On another occasion, I wanted to recreate the chicken feet dish that I always have at dim sum wherever I go. When I learnt that I would have to deep fry the chicken feet that angrily spit hot oil while cooking, I immediately abandoned the idea. A friend warned, “There won’t be anywhere far enough for you to run.” It’s not just the danger of being burnt but the recipe for this dim sum chicken feet requires 2 days of preparation and more than one type of cooking. As much as I’d like to have this dish at home whenever I felt like it, I am very happy to only have it at dim sum sans burns, scars and massive oil-spatter clean up.
I’ve spoken at length here about Chinese food but there are many other cuisines with dishes that are not easy to recreate at home.

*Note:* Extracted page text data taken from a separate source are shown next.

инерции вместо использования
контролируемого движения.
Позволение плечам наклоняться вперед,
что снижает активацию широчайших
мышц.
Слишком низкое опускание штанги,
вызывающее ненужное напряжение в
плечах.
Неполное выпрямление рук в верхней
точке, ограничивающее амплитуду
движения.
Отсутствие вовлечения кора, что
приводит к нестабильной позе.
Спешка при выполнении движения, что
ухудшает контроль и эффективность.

We go to restaurants and want to lick the plates because the sauce was so good. Ah but we don’t realize that they used veal stock instead of water or that the sauce was finished with a lot of butter to give it that velvety, silky, creamy look and taste. The pasta was handmade the same day; the lamb braised overnight, the gulab jamun flavoured with cardamom and fragranced with rosewater was allowed to languish in the sweet syrup for hours and is ideally made a day head.
In closing, I advised Lily to embrace the excellent food she makes. Go to restaurants and enjoy the food they make, the way you like it. Come home and make your versions, trying to get as close as you can to the real thing. It’s what I do. And who knows, maybe you’ll end up liking your version better or even creating an altogether new dish! Bear in mind also that restaurants can only attempt to make top-notch home-cooked food. They have their ways and we have ours.